- **Sorular**
1 - Yılmaz'ın açıklamasına göre "liberal", "serbest" denilen eski dünyanın yerini ne alıyor?
2 - Lütfen Yılmaz'ın açıklamasını bittiği yerden devam ettirin.

Amerika Birleşik Devletleri (ABD) ve Çin arasındaki ekonomik rekabete de vurgu yapan Cumhurbaşkanı Yardımcısı Yılmaz, "Tarife savaşları yaşanıyor, geçmişte hiç görmediğimiz birtakım uygulamalar, politikalar gündeme geliyor. Uluslararası kurallar, kurumlar zayıflıyor. Bunun yerine her ülkenin kendi başına aldığı kararlar daha fazla ön plana çıkmaya başladı. O eski ‘liberal’, ‘serbest’ dedikleri dünya artık yok, giderek zayıflıyor. Bunun yerini komşularla ilişkiler, bölgesel entegrasyonlar, ülkelerin kendi güçlerine dayalı izlediği politikalar alıyor. Dolayısıyla bu yeni ortama biz de esnafımızla birlikte tüm 86 milyon olarak hazır olmak durumundayız. Birliğimizi, beraberliğimizi ve gücümüzü pekiştirerek bu zor dönemde milletimizi, devletimizi üst noktalara taşımak zorundayız" değerlendirmesinde bulundu.

- **Kayıtlı Bilgiler**

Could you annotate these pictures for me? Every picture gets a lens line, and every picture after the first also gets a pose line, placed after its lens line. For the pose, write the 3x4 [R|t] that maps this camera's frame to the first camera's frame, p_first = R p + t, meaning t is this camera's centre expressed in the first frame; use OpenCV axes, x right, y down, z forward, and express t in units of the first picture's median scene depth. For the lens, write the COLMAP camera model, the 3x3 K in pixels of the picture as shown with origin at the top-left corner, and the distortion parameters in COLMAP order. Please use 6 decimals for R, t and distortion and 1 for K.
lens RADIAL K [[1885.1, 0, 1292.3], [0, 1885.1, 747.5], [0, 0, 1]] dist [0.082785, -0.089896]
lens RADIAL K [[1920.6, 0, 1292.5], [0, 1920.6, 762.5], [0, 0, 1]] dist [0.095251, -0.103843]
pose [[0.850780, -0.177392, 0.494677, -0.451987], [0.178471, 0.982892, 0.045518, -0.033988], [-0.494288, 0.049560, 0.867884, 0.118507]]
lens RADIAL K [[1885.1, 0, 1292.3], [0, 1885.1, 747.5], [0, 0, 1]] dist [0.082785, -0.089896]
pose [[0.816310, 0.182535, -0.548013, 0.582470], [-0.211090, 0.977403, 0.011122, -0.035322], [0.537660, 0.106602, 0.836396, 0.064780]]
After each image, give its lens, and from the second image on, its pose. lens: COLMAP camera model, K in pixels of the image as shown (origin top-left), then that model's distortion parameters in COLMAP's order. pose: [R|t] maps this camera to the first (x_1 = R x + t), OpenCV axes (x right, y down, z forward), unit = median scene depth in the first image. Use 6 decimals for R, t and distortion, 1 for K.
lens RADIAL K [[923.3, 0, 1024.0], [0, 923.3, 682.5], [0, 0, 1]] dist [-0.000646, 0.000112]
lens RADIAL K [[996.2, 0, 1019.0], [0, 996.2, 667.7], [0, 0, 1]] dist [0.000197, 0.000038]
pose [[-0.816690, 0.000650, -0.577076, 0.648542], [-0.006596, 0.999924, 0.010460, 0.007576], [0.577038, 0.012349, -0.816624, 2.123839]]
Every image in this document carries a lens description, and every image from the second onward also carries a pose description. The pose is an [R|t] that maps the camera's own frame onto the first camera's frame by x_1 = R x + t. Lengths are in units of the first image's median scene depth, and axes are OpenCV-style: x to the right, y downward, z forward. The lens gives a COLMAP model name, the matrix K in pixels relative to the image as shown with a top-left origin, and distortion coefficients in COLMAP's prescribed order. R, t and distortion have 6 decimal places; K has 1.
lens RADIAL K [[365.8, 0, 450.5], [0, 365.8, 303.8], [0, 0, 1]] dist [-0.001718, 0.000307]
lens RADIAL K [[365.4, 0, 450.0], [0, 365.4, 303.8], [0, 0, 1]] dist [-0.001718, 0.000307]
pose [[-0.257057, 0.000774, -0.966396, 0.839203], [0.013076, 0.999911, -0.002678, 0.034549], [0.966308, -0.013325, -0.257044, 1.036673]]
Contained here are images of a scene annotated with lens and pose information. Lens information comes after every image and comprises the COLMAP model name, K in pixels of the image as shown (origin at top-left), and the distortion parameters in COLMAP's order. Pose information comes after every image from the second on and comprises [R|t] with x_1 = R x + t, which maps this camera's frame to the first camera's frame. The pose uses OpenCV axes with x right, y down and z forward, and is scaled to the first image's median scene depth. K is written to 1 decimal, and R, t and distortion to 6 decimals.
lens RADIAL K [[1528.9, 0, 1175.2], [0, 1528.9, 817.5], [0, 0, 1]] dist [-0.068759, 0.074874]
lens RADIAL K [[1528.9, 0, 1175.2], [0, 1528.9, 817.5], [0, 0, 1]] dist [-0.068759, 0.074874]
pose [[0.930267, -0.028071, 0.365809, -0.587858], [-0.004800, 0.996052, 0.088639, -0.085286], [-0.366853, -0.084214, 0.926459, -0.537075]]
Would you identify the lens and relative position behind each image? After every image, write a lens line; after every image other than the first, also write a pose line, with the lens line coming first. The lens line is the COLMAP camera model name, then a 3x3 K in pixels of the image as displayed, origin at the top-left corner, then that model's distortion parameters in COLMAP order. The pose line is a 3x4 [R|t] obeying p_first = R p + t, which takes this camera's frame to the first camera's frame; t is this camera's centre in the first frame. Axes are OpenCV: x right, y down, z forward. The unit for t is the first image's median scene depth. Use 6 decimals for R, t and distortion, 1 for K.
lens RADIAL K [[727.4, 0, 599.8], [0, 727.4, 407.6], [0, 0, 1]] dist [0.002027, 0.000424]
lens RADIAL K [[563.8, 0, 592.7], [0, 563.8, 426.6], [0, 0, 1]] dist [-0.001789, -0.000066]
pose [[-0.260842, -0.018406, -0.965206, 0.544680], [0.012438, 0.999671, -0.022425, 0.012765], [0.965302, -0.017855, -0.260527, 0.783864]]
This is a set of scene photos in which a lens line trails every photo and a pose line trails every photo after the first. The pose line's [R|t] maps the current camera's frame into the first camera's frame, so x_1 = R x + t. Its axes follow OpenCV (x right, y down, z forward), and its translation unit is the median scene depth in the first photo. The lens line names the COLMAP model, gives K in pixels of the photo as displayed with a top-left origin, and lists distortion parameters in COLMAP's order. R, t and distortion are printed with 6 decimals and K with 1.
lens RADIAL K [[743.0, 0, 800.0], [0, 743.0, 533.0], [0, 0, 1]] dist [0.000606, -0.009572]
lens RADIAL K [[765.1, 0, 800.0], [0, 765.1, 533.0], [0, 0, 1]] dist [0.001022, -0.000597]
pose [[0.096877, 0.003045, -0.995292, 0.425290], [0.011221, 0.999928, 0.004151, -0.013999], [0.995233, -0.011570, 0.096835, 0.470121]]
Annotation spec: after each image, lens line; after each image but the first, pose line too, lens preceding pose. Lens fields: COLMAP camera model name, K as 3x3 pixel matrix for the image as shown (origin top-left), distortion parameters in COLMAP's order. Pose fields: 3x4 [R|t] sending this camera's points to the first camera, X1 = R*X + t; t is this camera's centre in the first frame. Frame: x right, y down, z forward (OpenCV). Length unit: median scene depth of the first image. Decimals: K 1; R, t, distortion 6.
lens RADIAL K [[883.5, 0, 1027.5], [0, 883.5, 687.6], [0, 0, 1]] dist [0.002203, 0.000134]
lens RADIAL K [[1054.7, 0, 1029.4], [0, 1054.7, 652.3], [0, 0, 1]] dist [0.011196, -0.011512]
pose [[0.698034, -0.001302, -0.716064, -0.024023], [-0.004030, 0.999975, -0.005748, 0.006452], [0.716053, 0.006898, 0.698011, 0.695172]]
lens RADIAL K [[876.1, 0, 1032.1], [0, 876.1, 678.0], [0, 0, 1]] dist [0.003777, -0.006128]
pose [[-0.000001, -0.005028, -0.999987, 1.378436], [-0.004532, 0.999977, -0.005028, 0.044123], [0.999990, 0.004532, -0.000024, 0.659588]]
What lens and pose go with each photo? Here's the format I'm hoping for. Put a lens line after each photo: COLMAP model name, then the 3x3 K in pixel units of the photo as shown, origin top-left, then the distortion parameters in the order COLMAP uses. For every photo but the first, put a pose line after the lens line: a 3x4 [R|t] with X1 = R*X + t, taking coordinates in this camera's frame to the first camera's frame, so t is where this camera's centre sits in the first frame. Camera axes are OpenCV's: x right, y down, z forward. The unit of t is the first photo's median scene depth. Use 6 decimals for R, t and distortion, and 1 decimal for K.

- **Görev Yanıtları**
1 - Komşularla ilişkiler, bölgesel entegrasyonlar ve ülkelerin kendi güçlerine dayalı izlediği politikalar.

2 -
Ticaret savaşlarının yanı sıra Türkiye’nin hem güneyinde hem de kuzeyinde fiili savaşların yaşandığını söyleyen Yılmaz, dünyada ‘ben güçlüysem istediğim her şeyi yaparım’ anlayışının yaygınlaştığını, Cumhurbaşkanı Recep Tayyip Erdoğan’ın liderliğinde en güçlü şekilde zalimin karşısında, mazlumun yanında yer aldıklarını sözlerine ekledi.

"Bu yıl ekonomimiz en az yüzde 3,3 büyüme kaydedecek"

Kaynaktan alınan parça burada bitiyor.